27 Ocak 2014 Pazartesi

Sinek Isırıklarının Müellifi

Barış Bıçakçı'nın okuduğum ikinci kitabı. Kitap Okumak İster Misin'in sitesinde görür görmez hemen istediğim ve geri gönderirken tarifsiz acılar içinde pişmanlıkla kıvrandığım "ama olsun kendime alır bir daha okur, bir daha tüm satırların altını çizerim." dediğim muhteşem bir kitap. Evet neredeyse tüm satırların altını çizdim. Barış Bıçakçı bana kalırsa yazarlara bile yazarlık öğretebilecek, yazmayı seven her okur için cenneti vaad edebilecek bir usta. Ankara'da Ankara'yı severek yaşayan bir İstanbullu olarak bu açıklanamayan sevgime ortak bulmak da benim için cabası.  Yazar Ankara'nın yollarından, şehrin dışında yükselen toplu konutlarından, bildiğim semtlerinden bahsederken kendimi daha da kitabın içinde hissediyorum.
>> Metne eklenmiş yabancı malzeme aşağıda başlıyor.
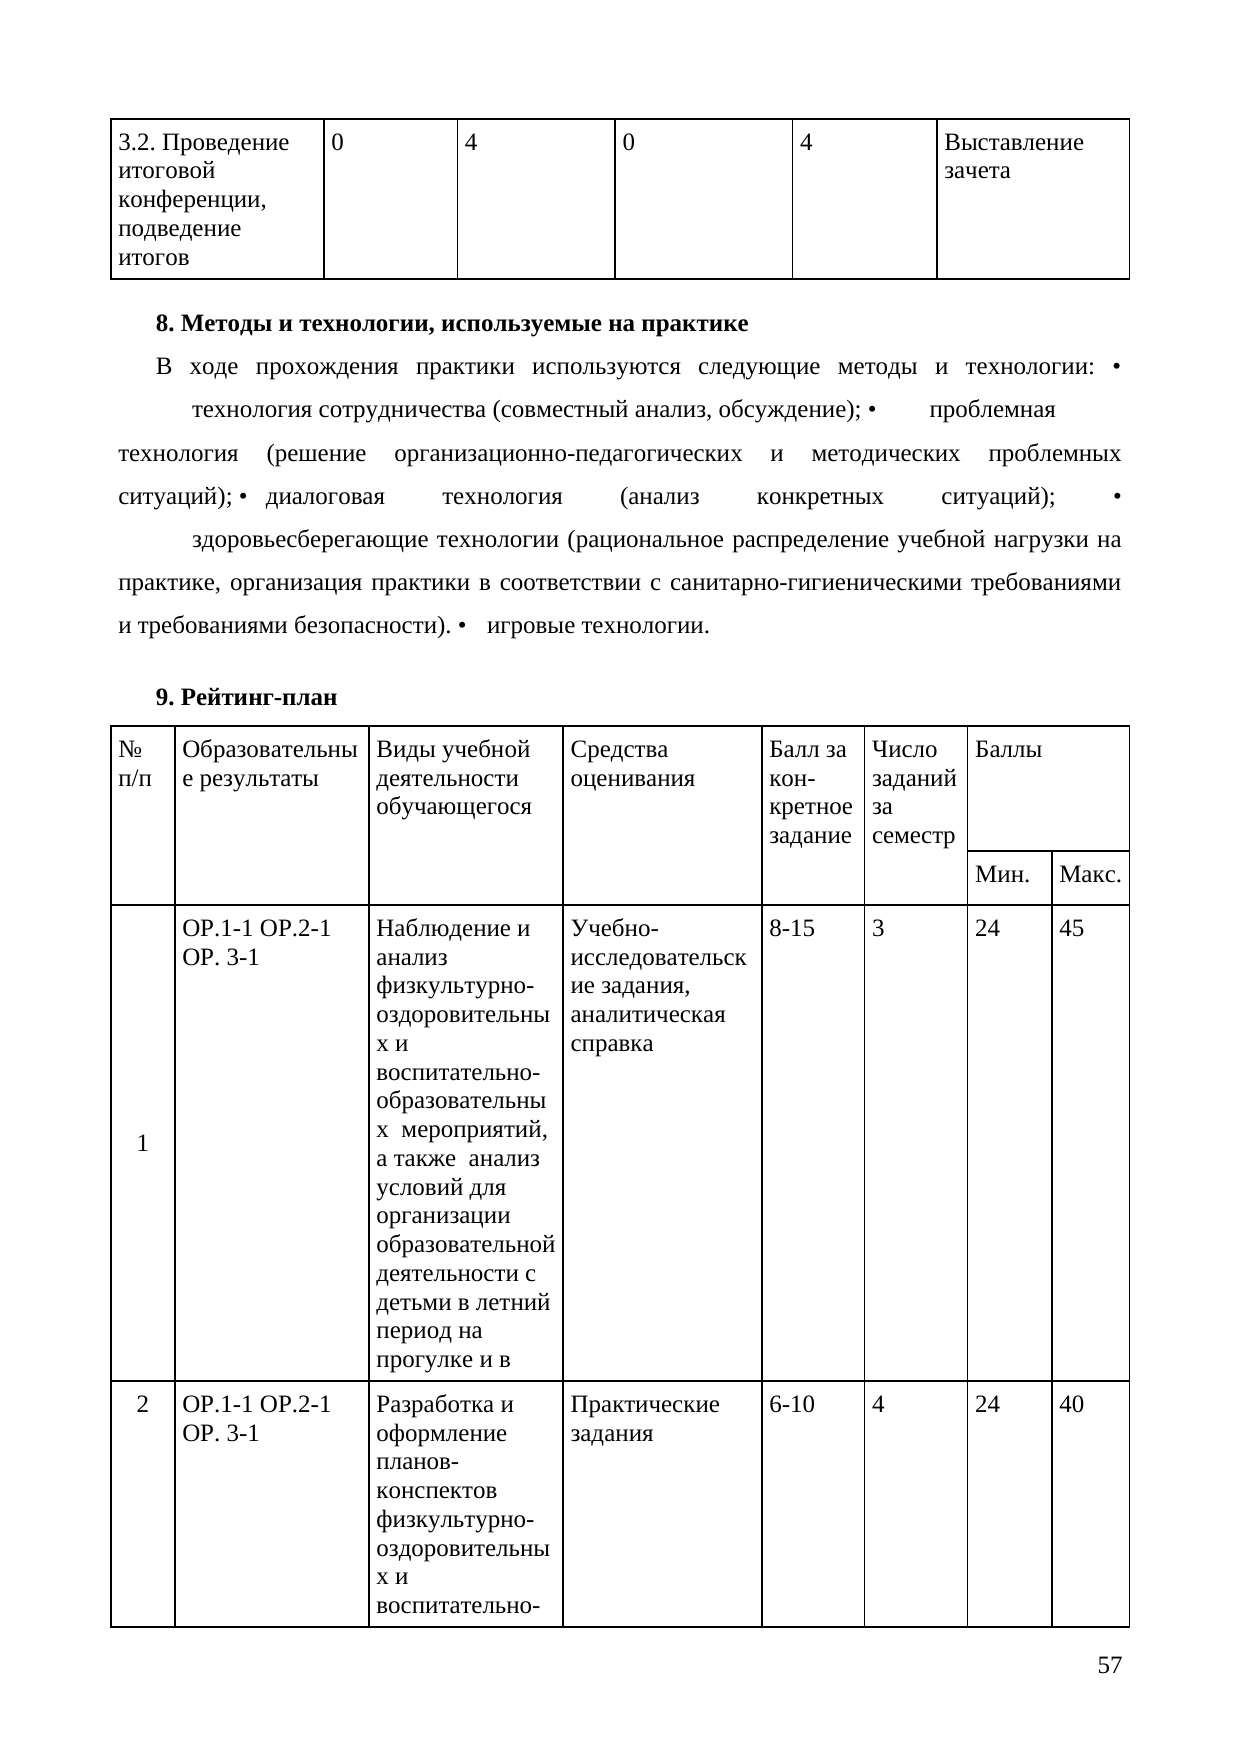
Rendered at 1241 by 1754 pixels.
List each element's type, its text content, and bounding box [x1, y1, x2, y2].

table_cell 3 [865, 906, 967, 1380]
table_cell 0 [325, 120, 457, 278]
table_cell Практические задания [564, 1382, 761, 1626]
subtitle 9. Рейтинг-план [118, 682, 1122, 711]
table_cell Наблюдение и анализ физкультурно-оздоровительных и воспитательно-образовательных мероприятий, а также анализ условий для организации образовательной деятельности с детьми в летний период на прогулке и в [370, 906, 562, 1380]
table_cell 4 [793, 120, 936, 278]
table_header Средства оценивания [564, 727, 761, 904]
table_header Виды учебной деятельности обучающегося [370, 727, 562, 904]
table_cell ОР.1-1 ОР.2-1 ОР. 3-1 [176, 1382, 368, 1626]
table_header Число заданий за семестр [865, 727, 967, 904]
table_cell Разработка и оформление планов-конспектов физкультурно-оздоровительных и воспитательно-образовательных мероприятий с детьми [370, 1382, 562, 1626]
table_cell 24 [968, 1382, 1051, 1626]
table_header Баллы [968, 727, 1129, 850]
table_cell Макс. [1053, 852, 1129, 904]
table_cell 4 [458, 120, 614, 278]
text В ходе прохождения практики используются следующие методы и технологии: • технология сотрудничества (совместный анализ, обсуждение); • проблемная технология (решение организационно-педагогических и методических проблемных ситуаций); • диалоговая технология (анализ конкретных ситуаций); • здоровьесберегающие технологии (рациональное распределение учебной нагрузки на практике, организация практики в соответствии с санитарно-гигиеническими требованиями и требованиями безопасности). • игровые технологии. [118, 351, 1122, 639]
table_cell 6-10 [763, 1382, 864, 1626]
subtitle 8. Методы и технологии, используемые на практике [118, 308, 1122, 337]
table_cell Учебно-исследовательские задания, аналитическая справка [564, 906, 761, 1380]
table_cell 4 [865, 1382, 967, 1626]
table_header Образовательные результаты [176, 727, 368, 904]
table_header № п/п [112, 727, 174, 904]
table_cell 0 [616, 120, 792, 278]
table_cell 45 [1053, 906, 1129, 1380]
table_cell 40 [1053, 1382, 1129, 1626]
table_cell ОР.1-1 ОР.2-1 ОР. 3-1 [176, 906, 368, 1380]
table_cell 8-15 [763, 906, 864, 1380]
table_cell 3.2. Проведение итоговой конференции, подведение итогов [112, 120, 323, 278]
table_header Балл за кон-кретное задание [763, 727, 864, 904]
table_cell Мин. [968, 852, 1051, 904]
table_cell 1 [112, 906, 174, 1380]
table_cell 24 [968, 906, 1051, 1380]
table_cell Выставление зачета [938, 120, 1129, 278]
table_cell 2 [112, 1382, 174, 1626]
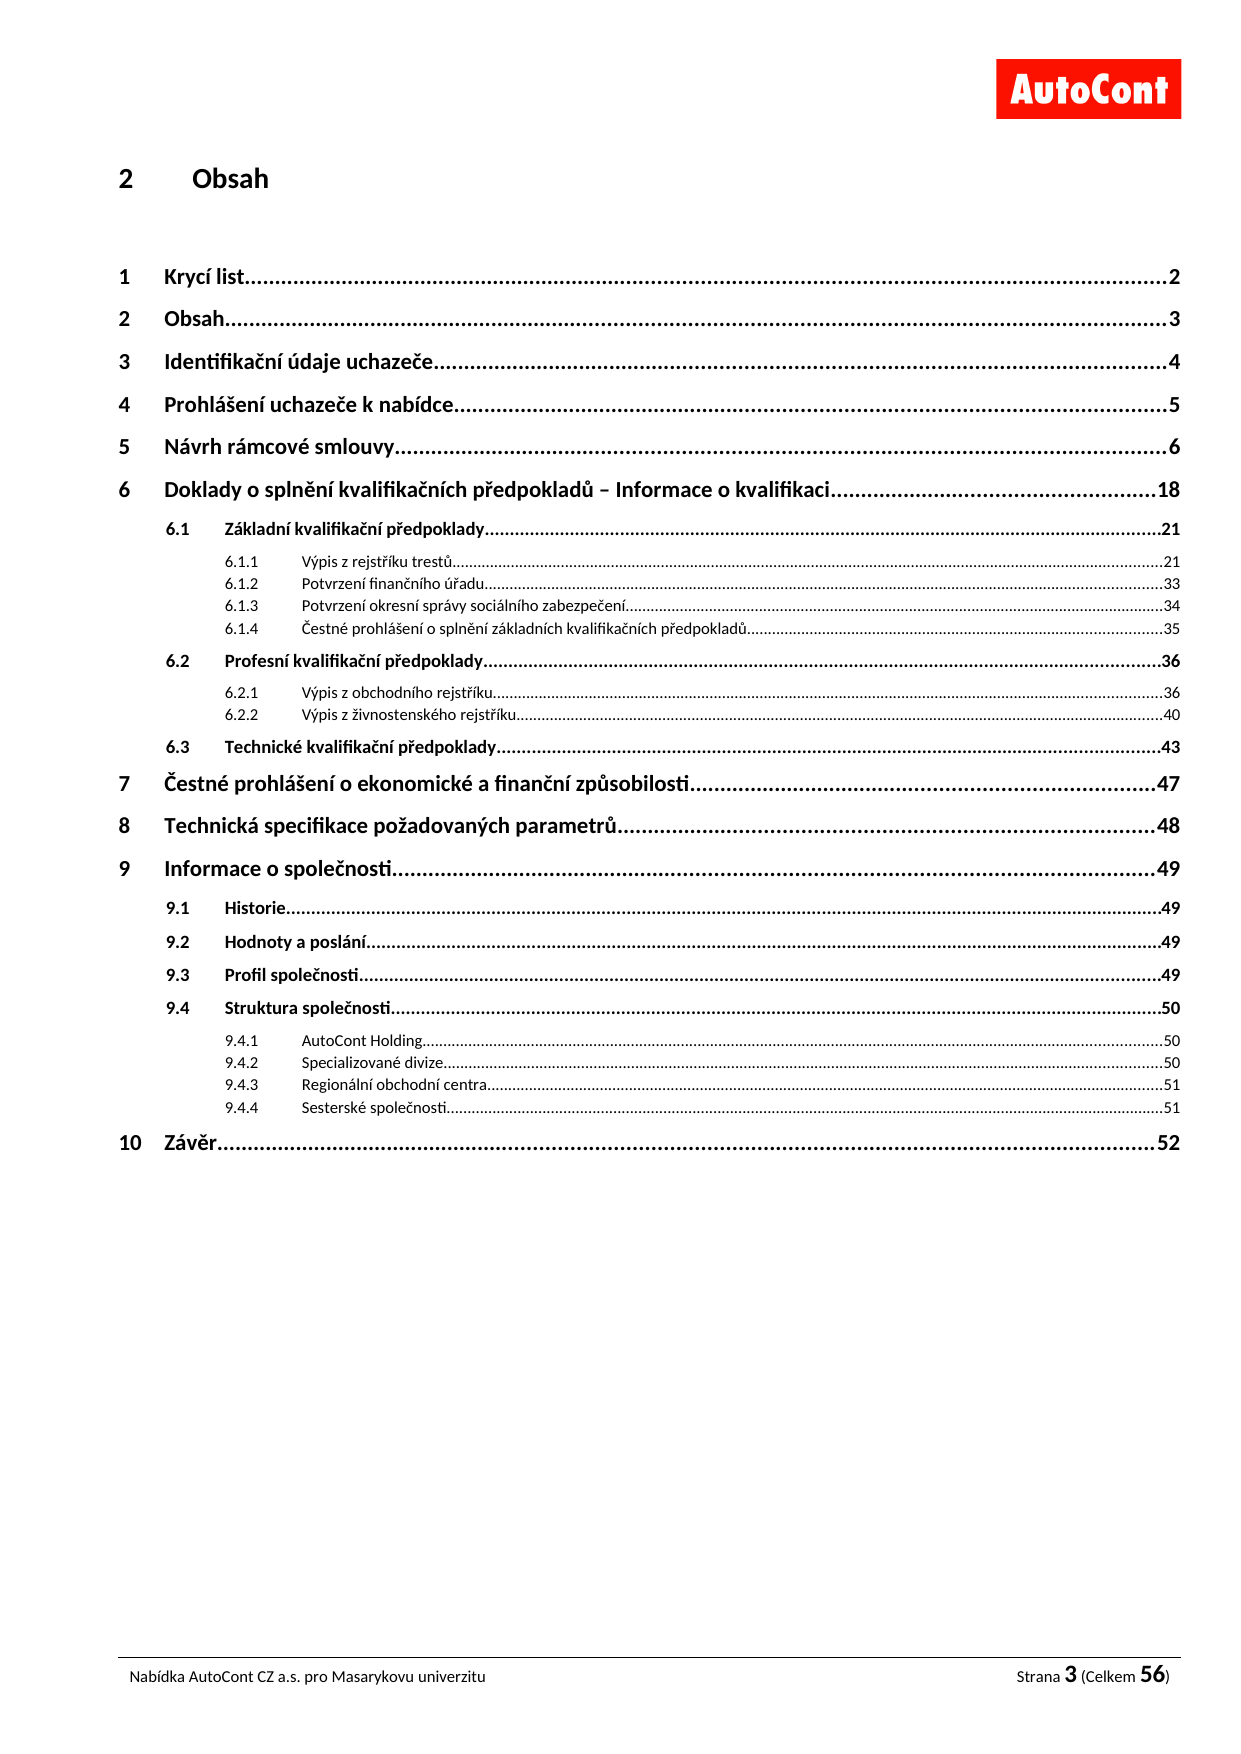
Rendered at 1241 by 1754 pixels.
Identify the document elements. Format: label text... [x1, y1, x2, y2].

subtitle Obsah [118, 160, 1181, 196]
picture [996, 59, 1182, 119]
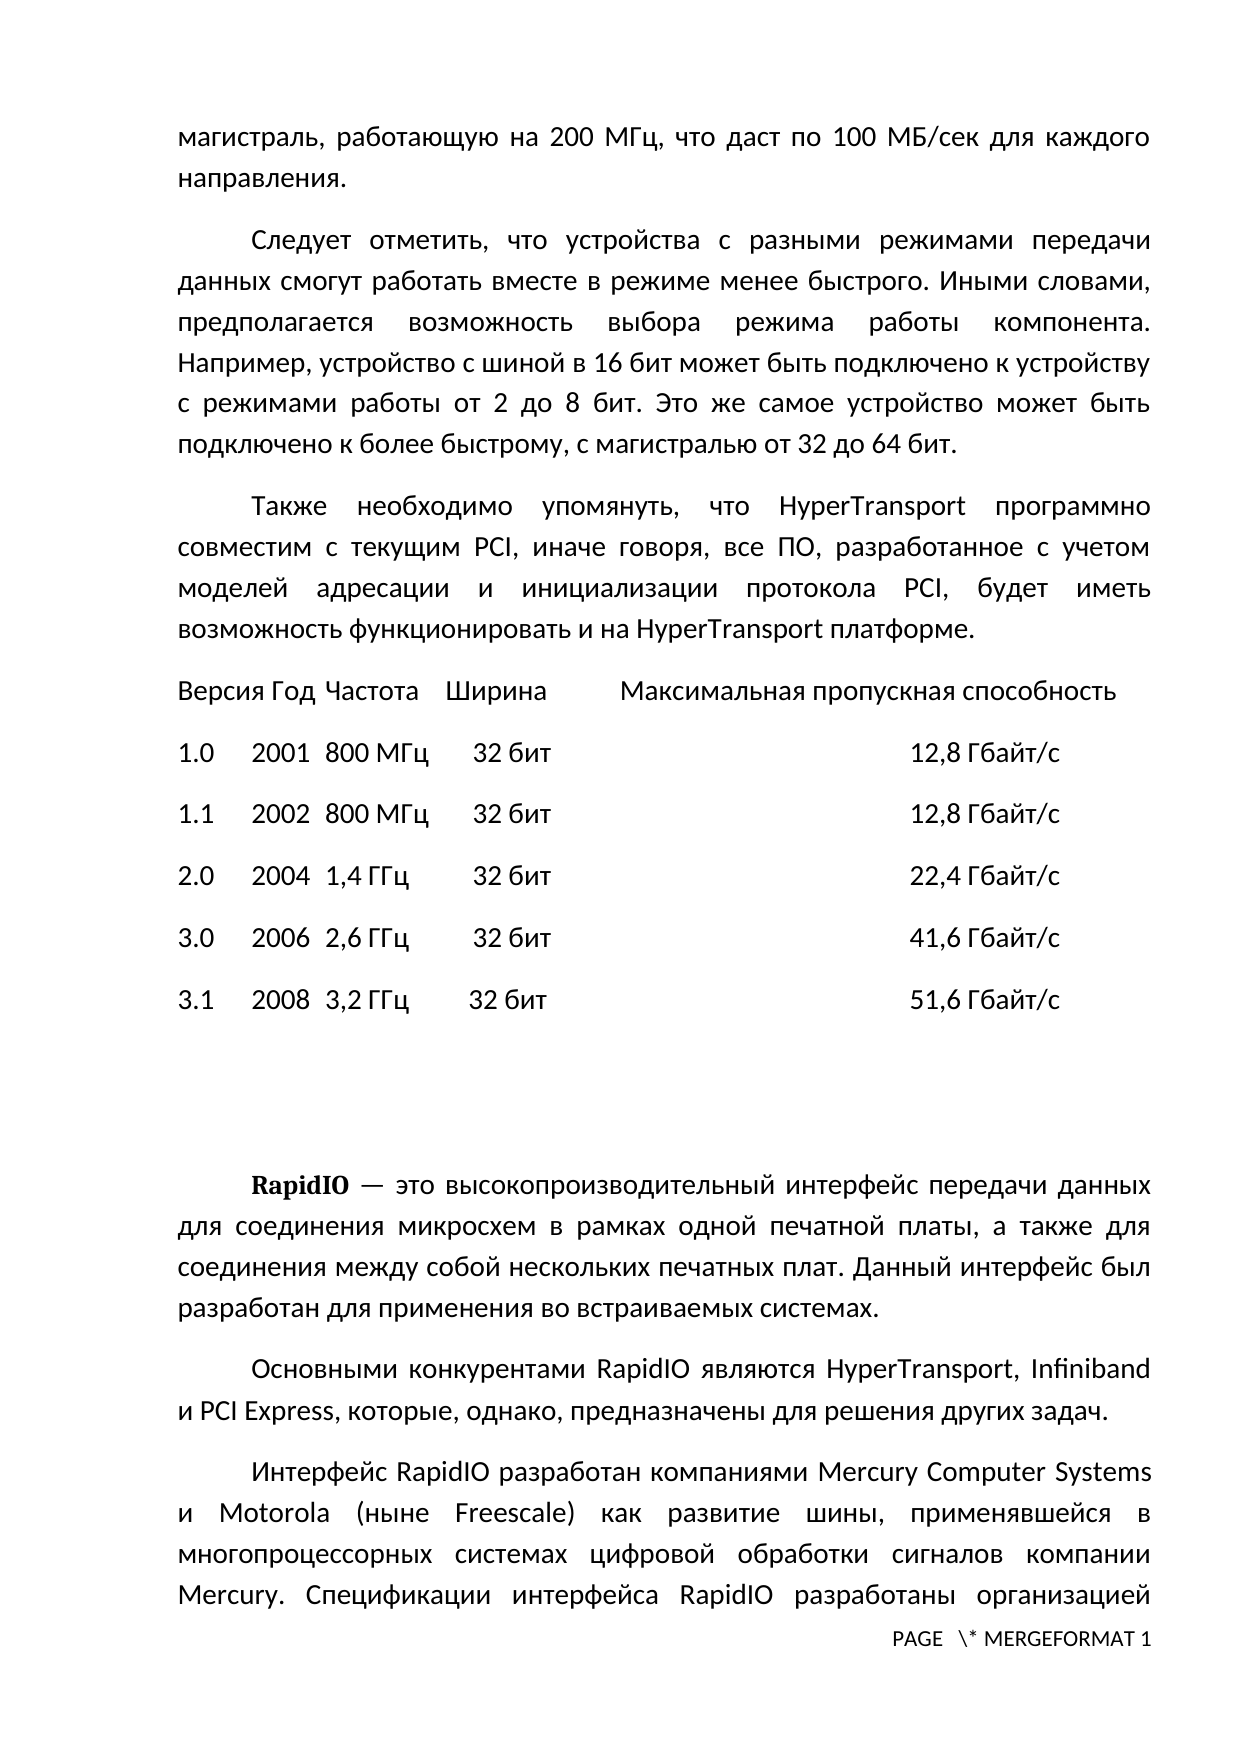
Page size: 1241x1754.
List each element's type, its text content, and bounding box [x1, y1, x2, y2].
Lütfen mümkünse Barış Bıçakçı hep Ankaralı kalsın ve hep Ankara'yı anlatsın. Çünkü onda da tıpkı Ankara'da olduğu gibi bas bas bağırılmasına gerek duyulmayan bir estetik anlayışı, destekçiye ihtiyacı olmayan bir beğeni duygusu var. Neyse o işte.
Sinek Isırıklarının Müellifi bana kendimi bir film karesinin içinde -renk tonu biraz grimsi olan bir film- dünyanın en huzurlu yerinde, dünyanın en huzursuz kafasını taşıyan bir başrol oyuncusu gibi hissettirdi. Huzursuzluğundan garip bir zevk alan, her an bir arayış içinde, şarkılardan cümlelerden bir an görünüp kaybolan bakışlardan bile medet uman bir karakter oldum kitabın içinde. Aradığımı fazlasıyla buldum. İstemediğim kadar çok vuruldum cümlelere. Adı konulmamış gerçekleri Bıçakçı, balyozuyla kafama indirdi. Beni mest etti.